Proof that old pots and pans can make music
When the educators at Goodstart Box Hill – Canterbury Road
asked the preschool children what they would like on the back wall of their playground, they came up with the idea of a musical garden.
Pots and pans would be attached to fence, allowing the children to “make music” during their playtimes.
Their vision has become a reality, thanks to the help of the families’ donations of pots and pans, and the hard work of four of the dads, who came in to build the musical garden.
Box Hill centre director Brooke Garwood said the idea was to recycle old cooking equipment to give the children a chance to express their musical talents.
“We went to Bunnings and got a bit of the equipment, but four of the dads offered their time and tools and so we took it from there,” Ms Garwood said.
Sustainability is important to the educators at the centre, who recently held a competition to see who could recycle the most equipment in their rooms.
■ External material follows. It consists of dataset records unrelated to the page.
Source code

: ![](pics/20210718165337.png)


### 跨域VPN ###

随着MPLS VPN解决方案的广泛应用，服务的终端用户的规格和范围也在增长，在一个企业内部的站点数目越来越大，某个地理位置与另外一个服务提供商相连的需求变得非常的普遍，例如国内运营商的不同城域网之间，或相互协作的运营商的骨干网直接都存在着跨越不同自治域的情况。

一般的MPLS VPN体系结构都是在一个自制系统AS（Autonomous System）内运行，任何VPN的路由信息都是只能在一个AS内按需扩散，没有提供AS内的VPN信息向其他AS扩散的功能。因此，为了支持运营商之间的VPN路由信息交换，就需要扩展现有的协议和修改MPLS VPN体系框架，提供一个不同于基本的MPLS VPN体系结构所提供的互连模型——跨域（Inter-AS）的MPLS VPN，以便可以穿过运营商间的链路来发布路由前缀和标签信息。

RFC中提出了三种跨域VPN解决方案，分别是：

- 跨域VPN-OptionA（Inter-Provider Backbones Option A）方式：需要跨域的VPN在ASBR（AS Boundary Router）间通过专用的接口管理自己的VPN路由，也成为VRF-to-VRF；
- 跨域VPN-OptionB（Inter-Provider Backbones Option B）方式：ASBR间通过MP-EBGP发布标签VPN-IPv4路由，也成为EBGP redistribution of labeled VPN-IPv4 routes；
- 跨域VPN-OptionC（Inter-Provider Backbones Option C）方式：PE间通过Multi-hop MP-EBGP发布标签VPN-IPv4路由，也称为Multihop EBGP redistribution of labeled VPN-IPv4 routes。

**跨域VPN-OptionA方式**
The children also did a project where they collected natural items from their communities and created an interactive table.
The garden became a reality about five weeks ago and the children couldn’t be happier.
“It’s had a fantastic reaction from the preschool children and they also loved watching the dads put it together and create a special place for them to play.”
And while it may not be formal musical learning, research does show music training in early life can have a wide range of benefits, including better brain responses to consonants and speech development.
“it’s a lovely thing for the children to be engaged in,” Ms Garwood said. “It’s along the back wall of the centre so the noise doesn’t impact us too much and it was a great idea by the preschoolers.”